Des militants contre l'utilisation de bombes à fragmentation affirment que le Canada devrait faire pression publiquement auprès de l'un de ses alliés, l'Arabie saoudite, pour qu'il cesse d'utiliser ces munitions interdites.

Un rapport de l'organisme Human Rights Watch (HRW) publié plus tôt ce mois-ci révélait que le royaume saoudien utilisait ce type de bombes dans sa campagne de tirs aériens contre les rebelles chiites au Yémen.

Le Canada et l'Arabie saoudite font partie de la coalition internationale des États-Unis qui mène des frappes aériennes contre le groupe armé État islamique en Syrie.

Steve Goose, de Human Rights Watch, plaide que le Canada a l'obligation légale en vertu du droit international de dénoncer l'utilisation de ces bombes parce qu'il a ratifié le traité des Nations unies qui bannit ces munitions.

«Ils auraient pu entamer des démarches, ou quelque chose», a souligné M. Goose, mentionnant par exemple les pourparlers diplomatiques en coulisses qui sont courants sur le plan international.
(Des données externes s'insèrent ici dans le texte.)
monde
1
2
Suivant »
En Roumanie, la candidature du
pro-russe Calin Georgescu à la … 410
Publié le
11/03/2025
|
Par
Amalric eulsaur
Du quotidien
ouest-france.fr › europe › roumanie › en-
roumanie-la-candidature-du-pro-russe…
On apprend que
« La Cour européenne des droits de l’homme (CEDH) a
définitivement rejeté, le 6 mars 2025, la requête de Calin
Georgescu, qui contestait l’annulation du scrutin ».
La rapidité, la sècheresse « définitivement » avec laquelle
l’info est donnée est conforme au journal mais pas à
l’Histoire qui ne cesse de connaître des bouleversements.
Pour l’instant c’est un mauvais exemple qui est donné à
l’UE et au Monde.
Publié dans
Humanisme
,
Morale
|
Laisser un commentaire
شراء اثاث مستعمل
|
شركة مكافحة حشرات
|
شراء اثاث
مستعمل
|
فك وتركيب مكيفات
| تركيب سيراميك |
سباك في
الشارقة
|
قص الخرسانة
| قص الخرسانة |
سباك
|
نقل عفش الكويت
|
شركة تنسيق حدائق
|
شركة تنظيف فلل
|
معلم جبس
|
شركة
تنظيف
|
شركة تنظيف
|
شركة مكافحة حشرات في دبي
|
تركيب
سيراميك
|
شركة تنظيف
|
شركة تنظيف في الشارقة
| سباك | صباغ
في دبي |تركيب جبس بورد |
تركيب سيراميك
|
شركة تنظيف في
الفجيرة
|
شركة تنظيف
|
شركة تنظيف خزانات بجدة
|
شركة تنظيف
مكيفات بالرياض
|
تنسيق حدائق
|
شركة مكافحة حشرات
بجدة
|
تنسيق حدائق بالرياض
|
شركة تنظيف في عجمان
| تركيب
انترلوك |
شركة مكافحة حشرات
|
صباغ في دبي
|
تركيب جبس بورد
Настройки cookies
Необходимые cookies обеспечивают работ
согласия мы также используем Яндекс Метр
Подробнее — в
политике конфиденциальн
Cependant, même de telles approches timides n'auraient pas été suffisantes, selon lui.

«Dénoncer publiquement est la meilleure manière de le faire parce que c'est comme ça qu'on marginalise ces bombes. C'est comme ça qu'on suscite l'indignation et c'est la meilleure façon de dissuader leur utilisation», a-t-il plaidé.

M. Goose affirme que d'autres pays ont osé dénoncer publiquement l'Arabie saoudite, dont le Costa Rica - qui assume la présidence tournante de la convention sur les armes à sous-munition - et la Norvège, qui avait joué un rôle important dans sa création.

Une réaction du ministère des Affaires étrangères a été envoyée par courriel, lundi. Le communiqué affirme que le Canada saisirait les occasions de «décourager l'utilisation de bombes à fragmentation par les États qui ne font pas partie de la convention».

La déclaration ne disait pas directement si le Canada avait mentionné le rapport de Human Rights Watch aux autorités saoudiennes.

«Nous allons continuer de collaborer avec l'Arabie saoudite sur plusieurs enjeux, dont la sécurité régionale et les droits civils», est-il écrit.

Paul Hannon, le directeur général de l'organisme Mine action Canada croit aussi que le Canada devrait user de son pouvoir d'influence auprès de ses partenaires.

«Historiquement, l'utilisation des bombes à fragmentation a résulté 94 pour cent du temps à des pertes civiles. Si nous voulons amener de la stabilité dans la région, personne ne devrait utiliser (ces) munitions», a-t-il expliqué.

Une seule bombe à déflagration contient des centaines de sous-munitions qui, généralement, n'explosent pas dans l'immédiat. Elles restent potentiellement dangereuses pour des décennies, mettant en danger les civils, dont les enfants.

Le gouvernement Harper a été critiqué à maintes reprises pour avoir tenté de saboter le traité, qu'il a finalement ratifié après six ans d'attente en mars 2015. Des organismes, dont la Croix-Rouge, lui avaient notamment reproché de vouloir profiter d'un vide juridique dans le texte qui aurait permis aux troupes canadiennes d'utiliser ces bombes dans des opérations conjointes avec les États-Unis - qui n'ont pas ratifié le traité.

M. Goose se réjouit que le Canada ait accepté de ratifier le traité tel qu'il est, mais Human Rights Watch surveille attentivement le Canada pour que ses dispositions soient dûment appliquées.

«Nous ne croyons pas que le Canada profitera de cet échappatoire juridique - il ne devrait jamais,  puisqu'il pourrait ainsi enfreindre la convention», a-t-il conclu.